Одним из существеннейших компонентов творчества Гофмана, как и ранних романтиков, являлась ирония. Причем в гофмановской иронии как творческом приеме, в основе которого лежит определенная философско-эстетическая, мировоззренческая позиция, можно четко различить две основные функции. В одной из них он решает чисто эстетические проблемы. Романтическая ирония в этих произведениях Гофмана получает сатирическое звучание, и сатира эта не имеет социальной, общественной направленности. Вторая функция заключается в том, что Гофман насыщает иронию трагическим звучанием, у него она заключает в себе сочетание трагического и комического.

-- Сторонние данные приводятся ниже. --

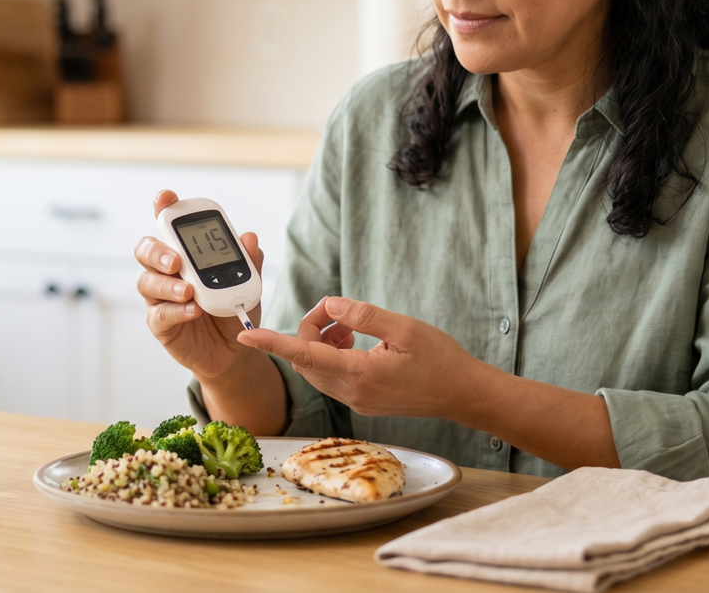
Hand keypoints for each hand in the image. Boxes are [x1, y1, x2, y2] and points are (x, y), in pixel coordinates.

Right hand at [134, 189, 264, 381]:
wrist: (235, 349)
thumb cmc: (232, 309)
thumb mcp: (248, 284)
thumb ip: (248, 261)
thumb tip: (249, 238)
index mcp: (185, 254)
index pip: (169, 226)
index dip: (163, 208)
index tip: (166, 198)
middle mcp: (167, 272)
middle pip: (146, 251)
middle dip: (157, 251)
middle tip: (176, 260)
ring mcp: (160, 298)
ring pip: (147, 282)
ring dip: (167, 285)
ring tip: (189, 291)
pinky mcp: (161, 324)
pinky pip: (159, 314)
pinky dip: (176, 311)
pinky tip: (193, 311)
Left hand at [236, 297, 494, 420]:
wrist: (463, 395)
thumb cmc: (440, 359)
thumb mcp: (404, 327)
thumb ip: (364, 315)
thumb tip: (332, 305)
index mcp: (359, 373)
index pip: (304, 356)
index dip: (272, 344)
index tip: (245, 336)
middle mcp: (351, 392)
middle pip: (306, 360)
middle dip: (309, 331)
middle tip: (335, 311)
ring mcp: (355, 401)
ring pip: (317, 370)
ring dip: (321, 343)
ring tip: (350, 325)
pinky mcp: (362, 402)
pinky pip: (332, 377)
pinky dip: (332, 355)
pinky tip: (355, 340)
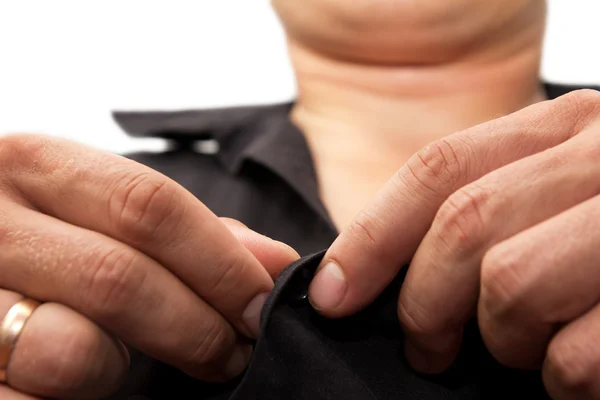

В своей работе я попробовала рассмотреть эти функции гофмановской иронии, и смеховую культуру его бессмертных произведений на примере сказок "Крошка Цахес" и "Золотой Горшок", а также нескольких новелл и рассказов. Творческий путь Э.Т.А. Гофмана яркой звездой прочертил ослепительный след на небосклоне гениев литературы, он был короток, но незабываем. Трудно переоценить влияние Гофмана на мировую литературу, а особенно на русских писателей. До сих пор творчество его волнует умы и души, заставляя делать переоценку мира внутреннего и внешнего. Произведения Гофмана представляют собой необъятное поле для исследований - каждый раз, перечитывая одно и то же, открываешь все новые горизонты мысли и фантазии автора. И, наверное, одним из самых замечательных свойств произведений этого романтика является то, что они "лечат" душу, позволяя самому заметить в себе пороки и исправить их. Они открывают глаза на многообразие мира, показывая пути к обладанию богатством мироздания.

Список использованной литературы

1. "Романтизм как культурно-исторический тип". Степанова Н.Н.

2. "Гоголь и Гофман: гротеск и его преодоление". А.И. Иваницкий, 2007г

3. "Творчество Франсуа Рабле и смеховая культура". М.М. Бахтин

4. "Романтизм в Германии" Н.Я. Берковский.

6. "Эрнст Теодор Амадей Гофман". А. Карельский.